■ **Stored data**:

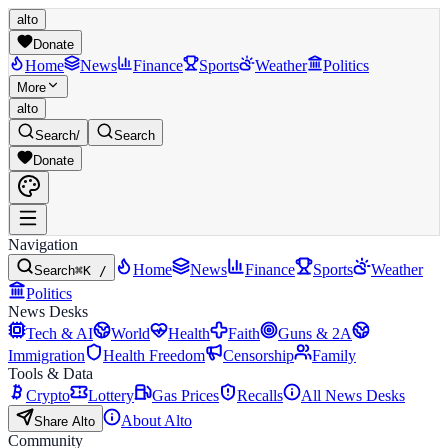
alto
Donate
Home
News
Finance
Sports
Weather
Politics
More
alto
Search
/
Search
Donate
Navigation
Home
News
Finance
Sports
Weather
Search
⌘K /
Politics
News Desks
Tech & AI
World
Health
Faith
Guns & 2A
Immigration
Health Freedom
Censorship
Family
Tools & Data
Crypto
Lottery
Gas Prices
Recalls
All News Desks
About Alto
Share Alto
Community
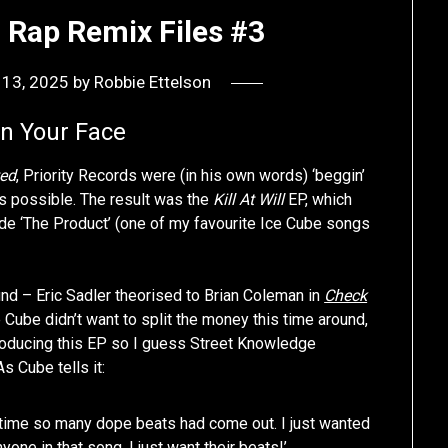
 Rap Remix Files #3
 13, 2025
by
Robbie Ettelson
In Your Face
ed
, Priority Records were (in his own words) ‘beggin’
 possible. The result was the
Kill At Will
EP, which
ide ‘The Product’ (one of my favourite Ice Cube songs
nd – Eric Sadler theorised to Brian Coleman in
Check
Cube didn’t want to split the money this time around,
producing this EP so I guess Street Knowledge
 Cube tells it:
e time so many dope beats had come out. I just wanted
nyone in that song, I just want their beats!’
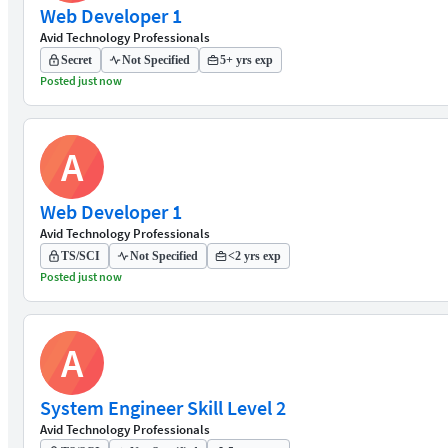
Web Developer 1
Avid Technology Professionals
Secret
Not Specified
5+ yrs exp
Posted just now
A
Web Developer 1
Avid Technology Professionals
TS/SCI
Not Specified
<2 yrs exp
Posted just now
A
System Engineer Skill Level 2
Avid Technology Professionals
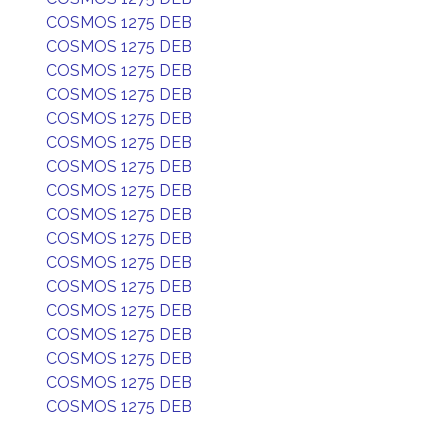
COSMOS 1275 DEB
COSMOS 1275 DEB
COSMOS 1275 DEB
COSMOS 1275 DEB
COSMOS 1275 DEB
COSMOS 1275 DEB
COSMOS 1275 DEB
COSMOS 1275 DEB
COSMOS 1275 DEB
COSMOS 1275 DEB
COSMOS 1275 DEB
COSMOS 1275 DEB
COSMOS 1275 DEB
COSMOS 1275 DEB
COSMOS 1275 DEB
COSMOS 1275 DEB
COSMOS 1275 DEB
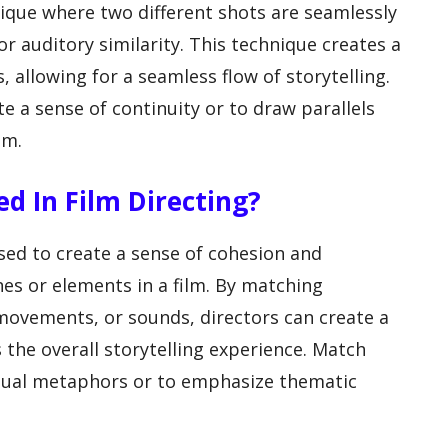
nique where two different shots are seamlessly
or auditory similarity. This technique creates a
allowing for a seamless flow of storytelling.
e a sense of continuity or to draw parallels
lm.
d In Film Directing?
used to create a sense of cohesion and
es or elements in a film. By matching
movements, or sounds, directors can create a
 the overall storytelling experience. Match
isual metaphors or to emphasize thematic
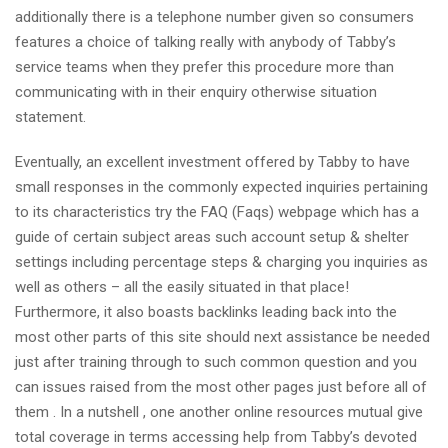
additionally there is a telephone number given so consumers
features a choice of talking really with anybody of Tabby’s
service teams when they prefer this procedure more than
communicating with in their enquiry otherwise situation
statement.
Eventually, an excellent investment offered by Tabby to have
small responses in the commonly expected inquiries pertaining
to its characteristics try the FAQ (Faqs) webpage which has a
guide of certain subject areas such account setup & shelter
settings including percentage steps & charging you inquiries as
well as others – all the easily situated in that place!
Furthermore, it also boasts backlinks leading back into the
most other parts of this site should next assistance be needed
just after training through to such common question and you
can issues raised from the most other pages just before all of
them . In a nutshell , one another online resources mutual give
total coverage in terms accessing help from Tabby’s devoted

■ **Exercise objective**:
Please give again, exactly and only, the lines from the top of the listing above through the line that has "producing this EP so I guess Street Knowledge", with pictures left out.

■ **Solved exercise**:
alto
Donate
Home
News
Finance
Sports
Weather
Politics
More
alto
Search
/
Search
Donate
Navigation
Home
News
Finance
Sports
Weather
Search
⌘K /
Politics
News Desks
Tech & AI
World
Health
Faith
Guns & 2A
Immigration
Health Freedom
Censorship
Family
Tools & Data
Crypto
Lottery
Gas Prices
Recalls
All News Desks
About Alto
Share Alto
Community
 Rap Remix Files #3
 13, 2025
by
Robbie Ettelson
In Your Face
ed
, Priority Records were (in his own words) ‘beggin’
 possible. The result was the
Kill At Will
EP, which
ide ‘The Product’ (one of my favourite Ice Cube songs
nd – Eric Sadler theorised to Brian Coleman in
Check
Cube didn’t want to split the money this time around,
producing this EP so I guess Street Knowledge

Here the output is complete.